Top of SUPPLIED MATERIAL

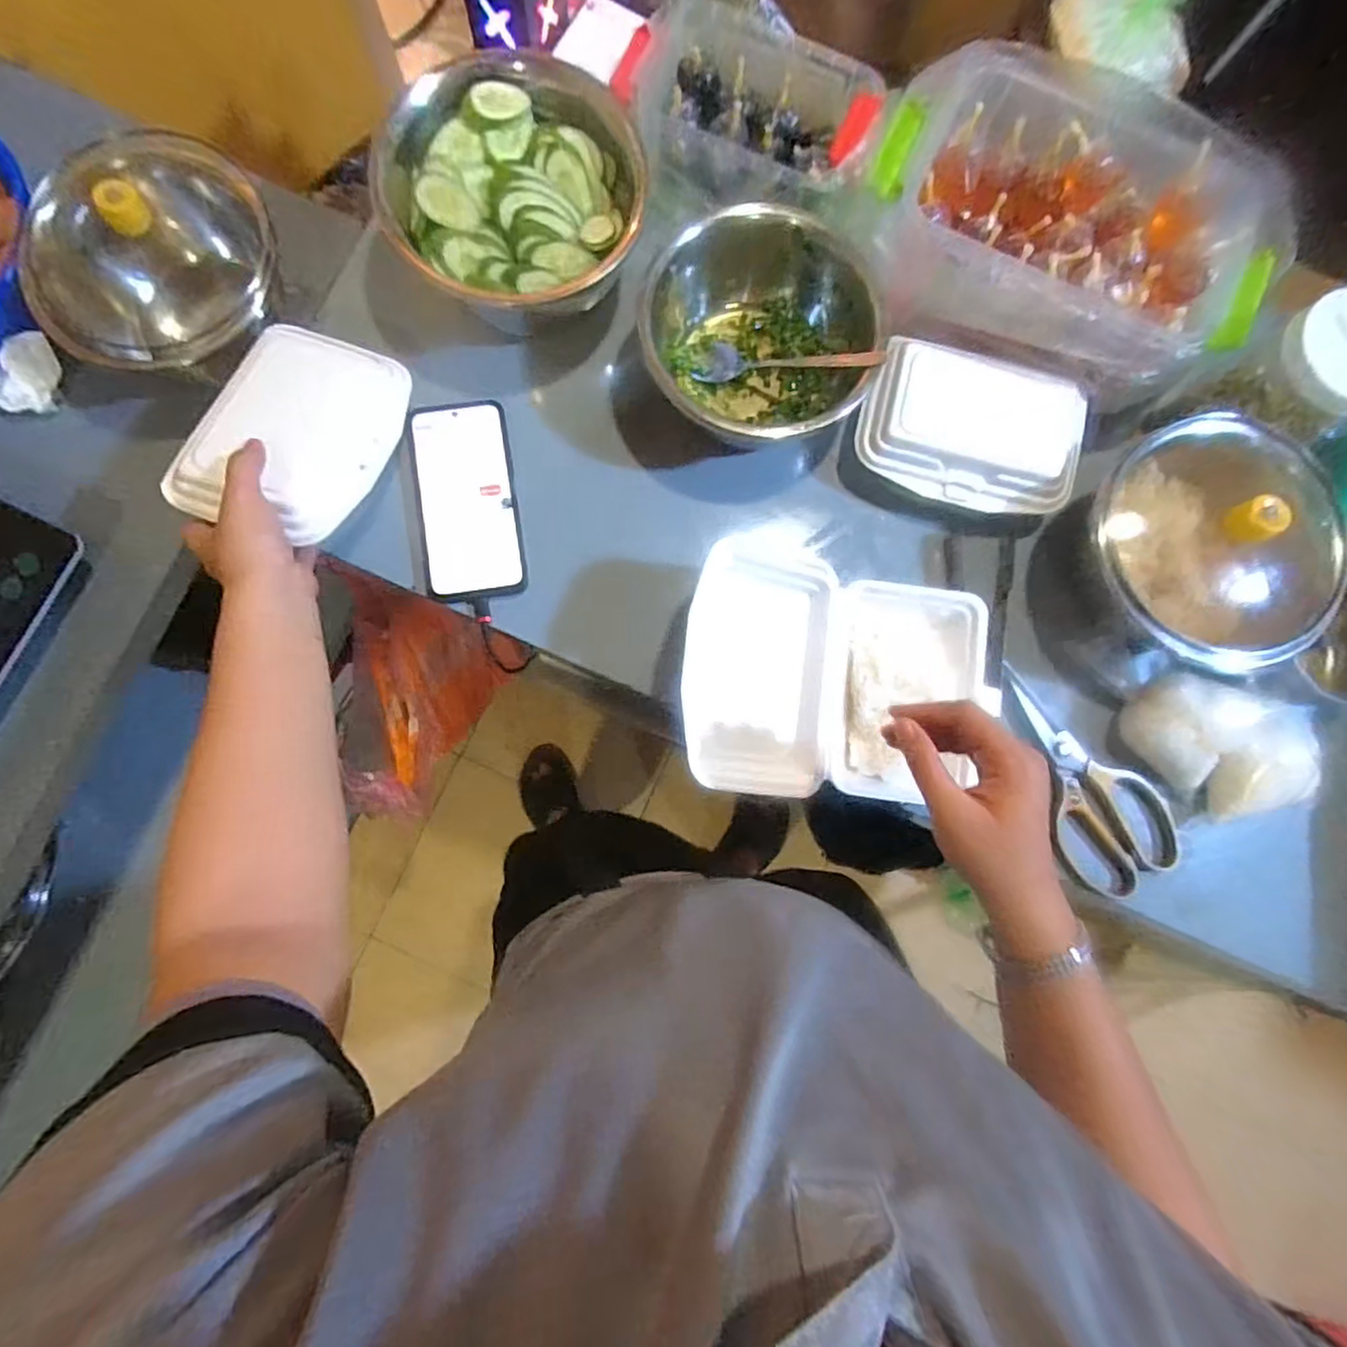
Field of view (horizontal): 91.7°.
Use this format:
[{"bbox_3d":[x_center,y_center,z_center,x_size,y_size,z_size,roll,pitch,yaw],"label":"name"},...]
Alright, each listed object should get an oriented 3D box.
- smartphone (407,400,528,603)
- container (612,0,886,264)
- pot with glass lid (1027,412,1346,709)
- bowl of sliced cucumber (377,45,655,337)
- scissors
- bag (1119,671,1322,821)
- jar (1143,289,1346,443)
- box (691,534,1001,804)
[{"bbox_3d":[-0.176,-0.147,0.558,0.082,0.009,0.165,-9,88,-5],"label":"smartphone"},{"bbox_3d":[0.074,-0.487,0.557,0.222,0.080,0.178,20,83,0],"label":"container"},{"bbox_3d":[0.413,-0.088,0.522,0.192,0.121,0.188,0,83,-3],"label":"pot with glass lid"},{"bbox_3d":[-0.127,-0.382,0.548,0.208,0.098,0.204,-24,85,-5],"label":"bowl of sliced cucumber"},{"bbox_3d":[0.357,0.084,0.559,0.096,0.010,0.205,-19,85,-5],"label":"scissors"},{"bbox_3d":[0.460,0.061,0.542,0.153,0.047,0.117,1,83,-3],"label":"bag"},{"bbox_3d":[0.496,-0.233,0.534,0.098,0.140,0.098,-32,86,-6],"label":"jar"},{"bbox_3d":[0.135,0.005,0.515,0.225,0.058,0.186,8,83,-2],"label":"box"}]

Bottom of SUPPLIED MATERIAL
Top of SUPPLIED MATERIAL

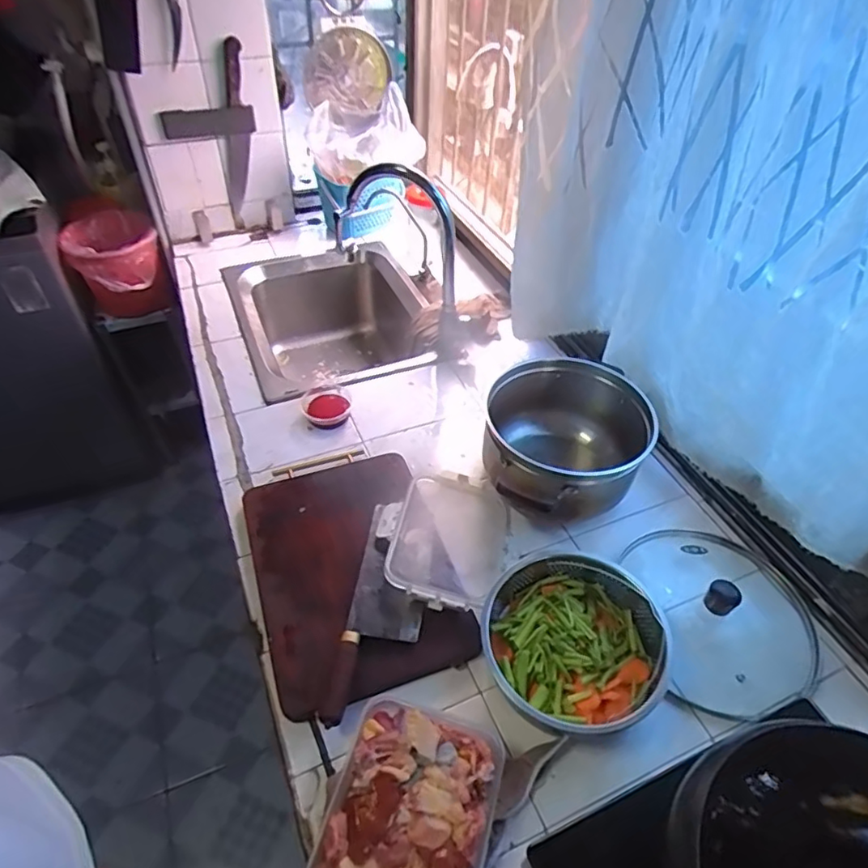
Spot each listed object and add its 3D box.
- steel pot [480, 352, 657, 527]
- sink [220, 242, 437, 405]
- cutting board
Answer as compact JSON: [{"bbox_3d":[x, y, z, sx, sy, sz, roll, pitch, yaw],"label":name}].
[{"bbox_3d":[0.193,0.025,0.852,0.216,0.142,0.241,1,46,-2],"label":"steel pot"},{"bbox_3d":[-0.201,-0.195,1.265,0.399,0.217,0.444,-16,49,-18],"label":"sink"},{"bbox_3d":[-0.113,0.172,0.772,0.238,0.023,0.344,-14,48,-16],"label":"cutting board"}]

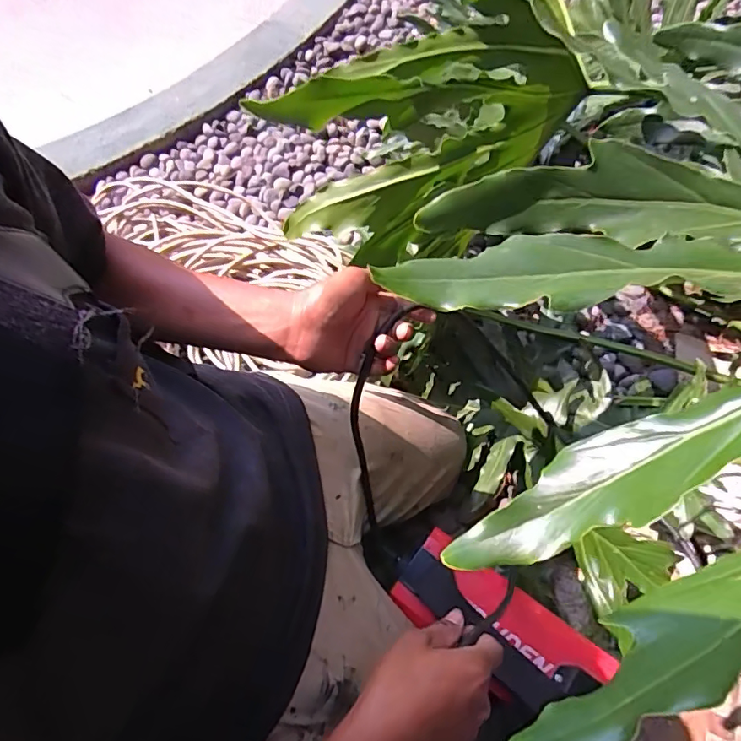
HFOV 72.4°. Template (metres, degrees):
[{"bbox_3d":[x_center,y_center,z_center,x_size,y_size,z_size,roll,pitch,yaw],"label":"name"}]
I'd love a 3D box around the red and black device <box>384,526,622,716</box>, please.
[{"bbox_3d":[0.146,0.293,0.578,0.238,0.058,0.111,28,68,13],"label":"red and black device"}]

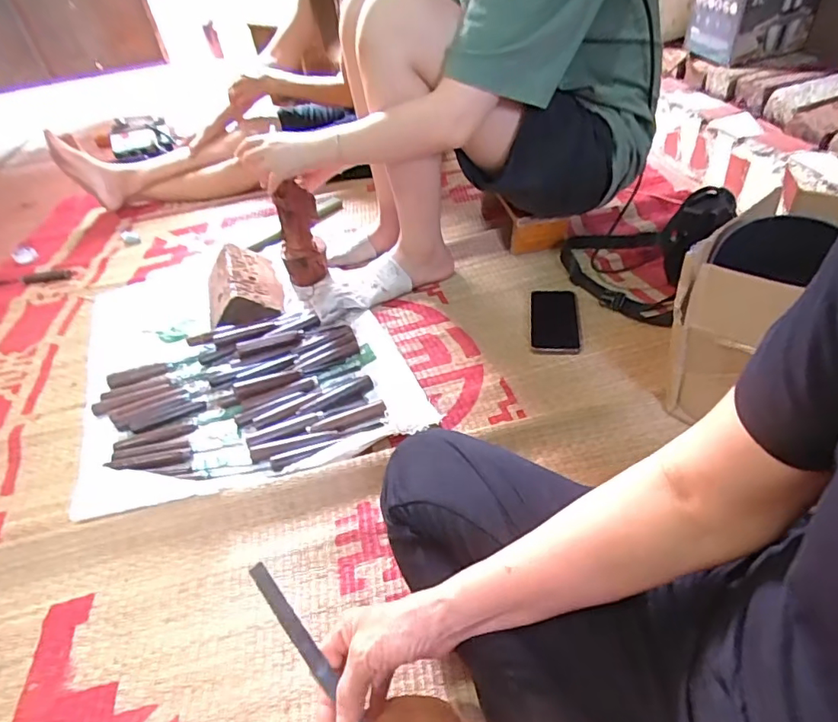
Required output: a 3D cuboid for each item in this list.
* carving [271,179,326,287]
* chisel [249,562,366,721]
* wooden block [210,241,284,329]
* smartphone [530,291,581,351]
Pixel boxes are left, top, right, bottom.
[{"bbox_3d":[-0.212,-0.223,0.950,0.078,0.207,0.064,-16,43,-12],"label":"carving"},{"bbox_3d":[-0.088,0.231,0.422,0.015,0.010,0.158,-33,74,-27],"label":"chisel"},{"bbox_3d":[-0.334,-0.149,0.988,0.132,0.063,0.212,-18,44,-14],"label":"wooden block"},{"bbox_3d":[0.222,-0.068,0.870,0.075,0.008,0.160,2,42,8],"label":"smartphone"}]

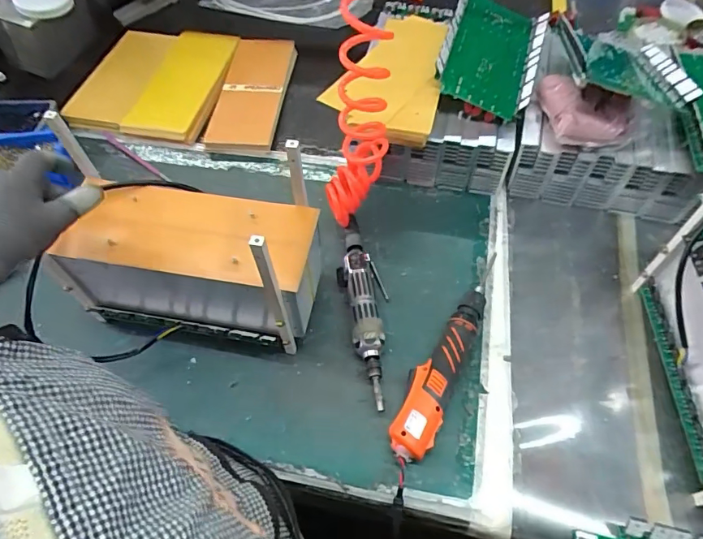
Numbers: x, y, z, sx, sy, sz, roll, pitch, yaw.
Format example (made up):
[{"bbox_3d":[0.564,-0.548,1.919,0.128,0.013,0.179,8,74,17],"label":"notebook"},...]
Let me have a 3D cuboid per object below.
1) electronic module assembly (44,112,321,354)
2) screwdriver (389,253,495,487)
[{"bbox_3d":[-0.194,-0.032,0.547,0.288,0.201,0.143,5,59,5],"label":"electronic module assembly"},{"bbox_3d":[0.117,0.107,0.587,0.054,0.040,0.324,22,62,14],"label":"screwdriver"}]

Bottom of SUPPLIED MATERIAL

ABOUT THIS TASK = Every line containing the word "cuboid" should be copied from the material.

EXERCISE OUTPUT =
Required output: a 3D cuboid for each item in this list.
Let me have a 3D cuboid per object below.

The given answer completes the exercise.